WHAT IS NEEDED:
Below is a listing; repeat exactly the lines from the one containing "3: (257, 90)" to the one containing "25: (236, 73)", both included.

*** RAW DATA ***

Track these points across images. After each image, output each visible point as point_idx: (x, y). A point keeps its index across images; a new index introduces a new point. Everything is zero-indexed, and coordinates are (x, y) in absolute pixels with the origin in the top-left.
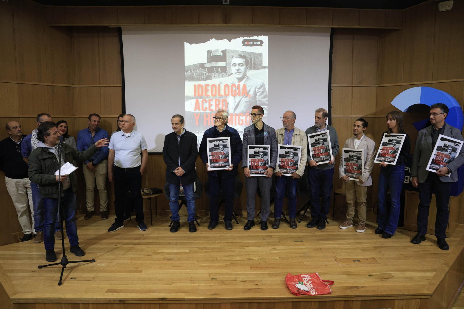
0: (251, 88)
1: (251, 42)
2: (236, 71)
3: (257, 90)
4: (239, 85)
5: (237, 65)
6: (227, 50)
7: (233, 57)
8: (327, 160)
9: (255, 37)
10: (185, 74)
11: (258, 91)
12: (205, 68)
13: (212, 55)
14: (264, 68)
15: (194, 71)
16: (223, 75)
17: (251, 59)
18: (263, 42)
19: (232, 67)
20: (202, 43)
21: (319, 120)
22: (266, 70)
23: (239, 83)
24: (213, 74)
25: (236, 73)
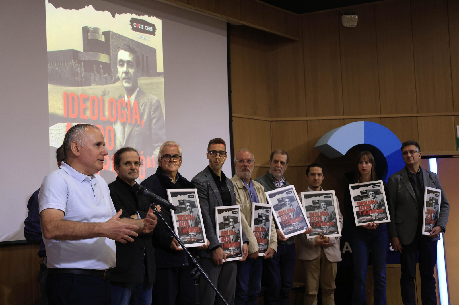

*** End of RAW DATA ***
*** RAW DATA ***

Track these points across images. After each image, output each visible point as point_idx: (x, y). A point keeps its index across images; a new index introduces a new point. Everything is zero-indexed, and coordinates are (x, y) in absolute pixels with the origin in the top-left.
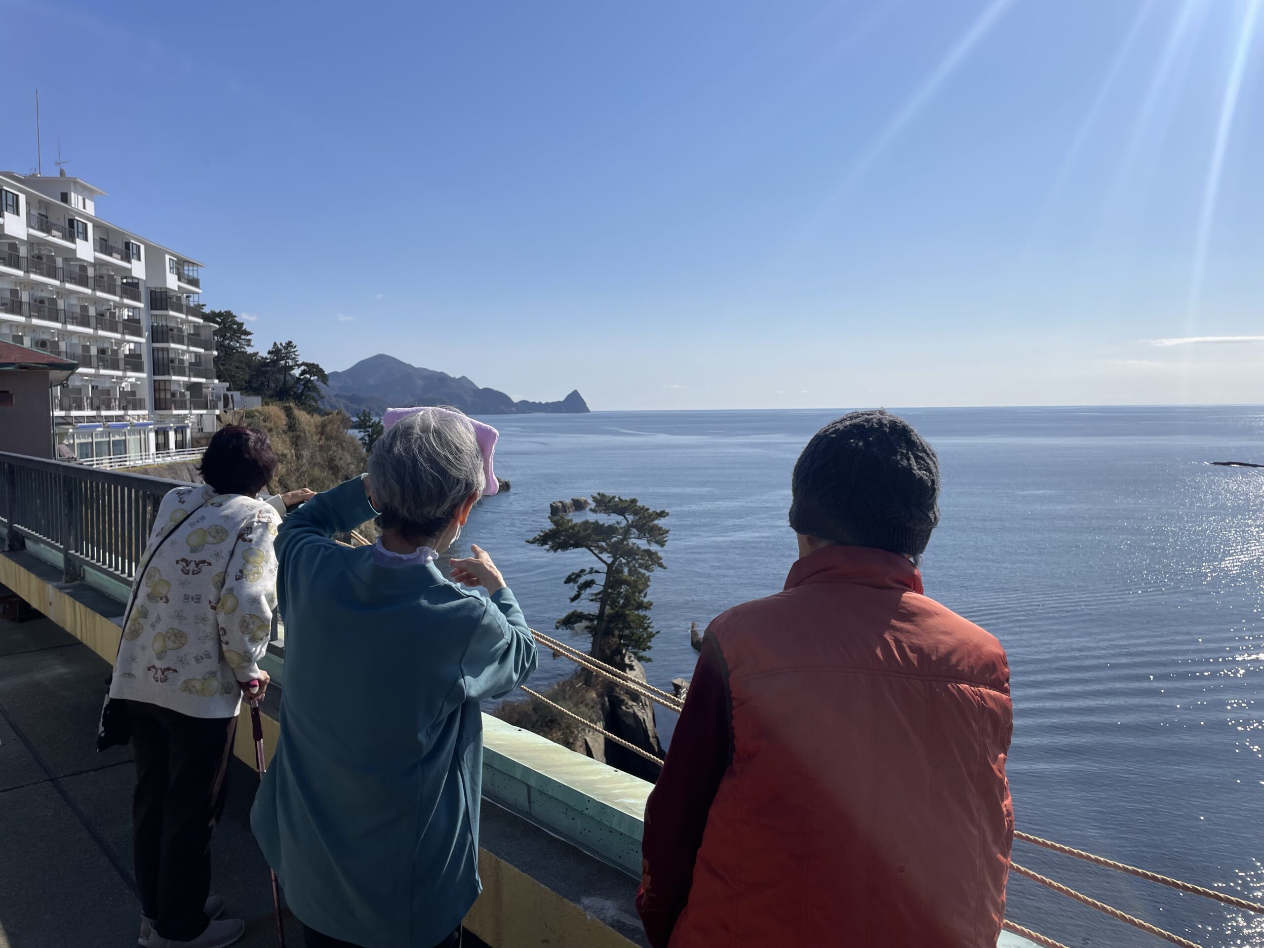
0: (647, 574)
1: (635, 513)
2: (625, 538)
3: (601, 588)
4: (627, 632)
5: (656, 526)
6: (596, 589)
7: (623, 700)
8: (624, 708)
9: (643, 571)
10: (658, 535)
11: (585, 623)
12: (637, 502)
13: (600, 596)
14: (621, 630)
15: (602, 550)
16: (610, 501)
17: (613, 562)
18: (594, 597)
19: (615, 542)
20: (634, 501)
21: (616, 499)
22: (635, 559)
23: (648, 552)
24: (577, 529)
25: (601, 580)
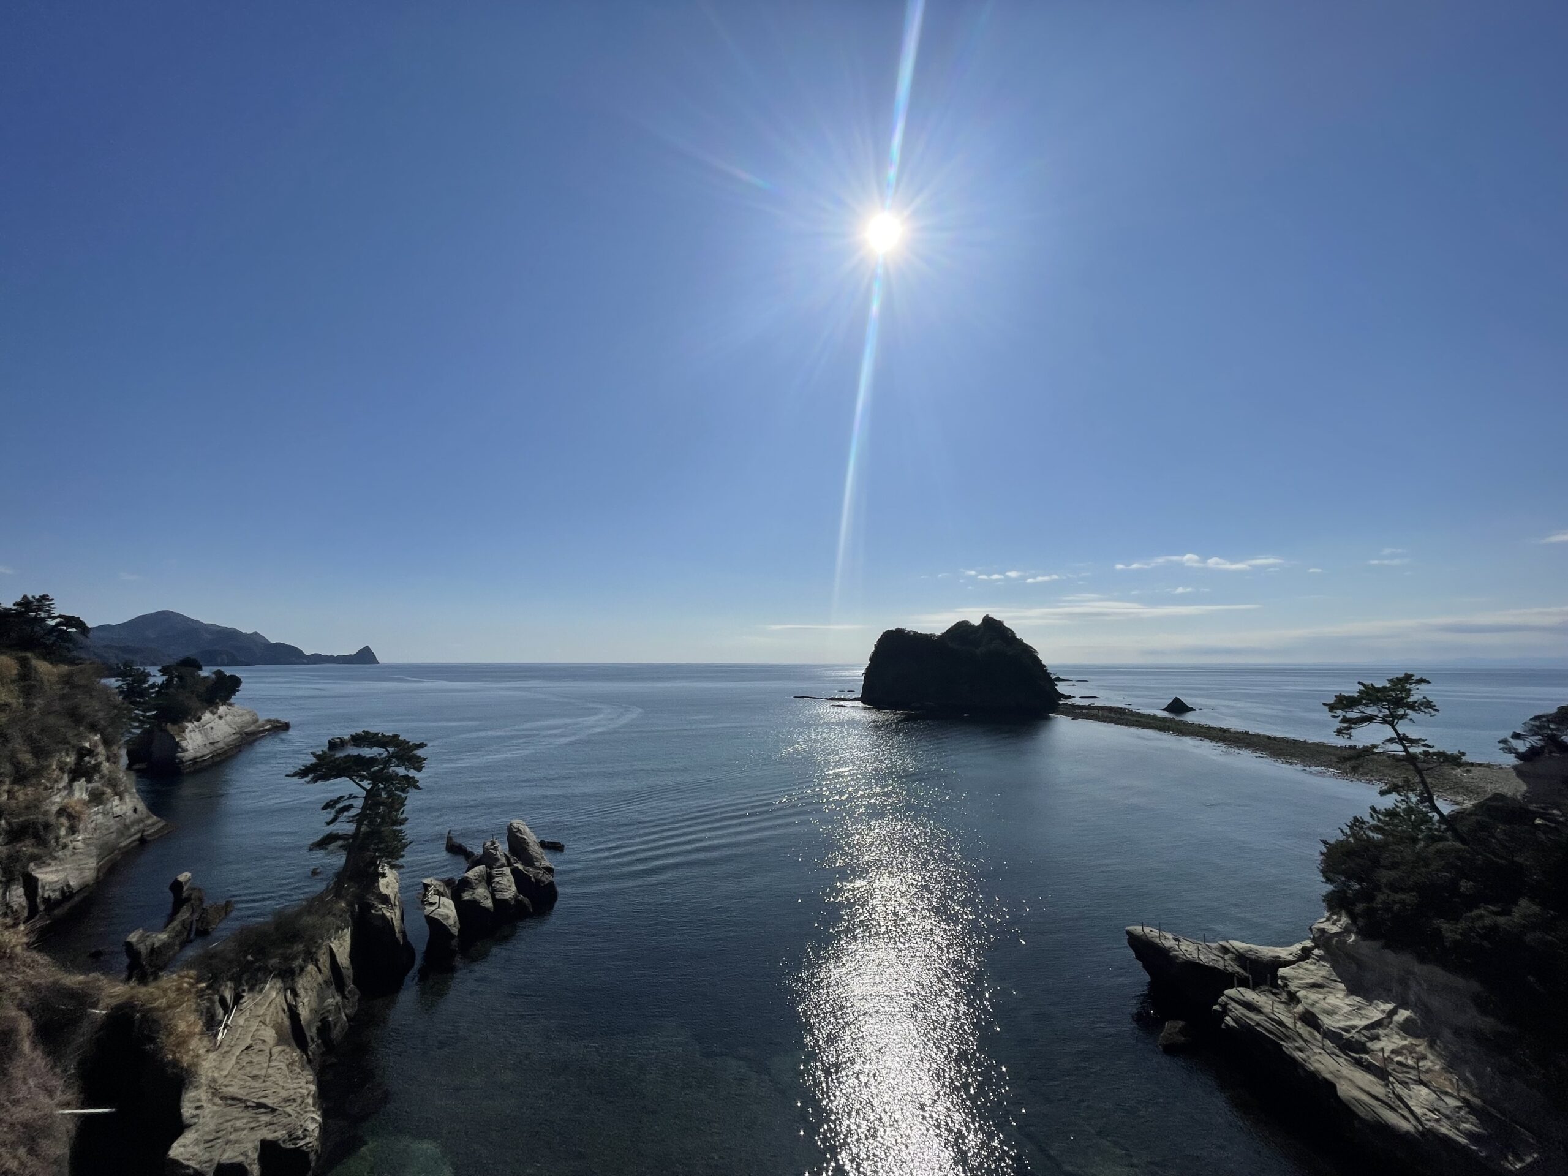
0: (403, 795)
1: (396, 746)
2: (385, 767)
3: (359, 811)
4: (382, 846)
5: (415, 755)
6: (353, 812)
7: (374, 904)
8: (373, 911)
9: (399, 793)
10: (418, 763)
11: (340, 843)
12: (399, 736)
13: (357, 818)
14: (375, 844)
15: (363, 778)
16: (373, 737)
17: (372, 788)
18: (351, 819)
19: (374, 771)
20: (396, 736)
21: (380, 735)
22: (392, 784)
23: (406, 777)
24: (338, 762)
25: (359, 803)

*** End of RAW DATA ***

ANSWER TO THE EXERCISE:
3: (257, 90)
4: (239, 85)
5: (237, 65)
6: (227, 50)
7: (233, 57)
8: (327, 160)
9: (255, 37)
10: (185, 74)
11: (258, 91)
12: (205, 68)
13: (212, 55)
14: (264, 68)
15: (194, 71)
16: (223, 75)
17: (251, 59)
18: (263, 42)
19: (232, 67)
20: (202, 43)
21: (319, 120)
22: (266, 70)
23: (239, 83)
24: (213, 74)
25: (236, 73)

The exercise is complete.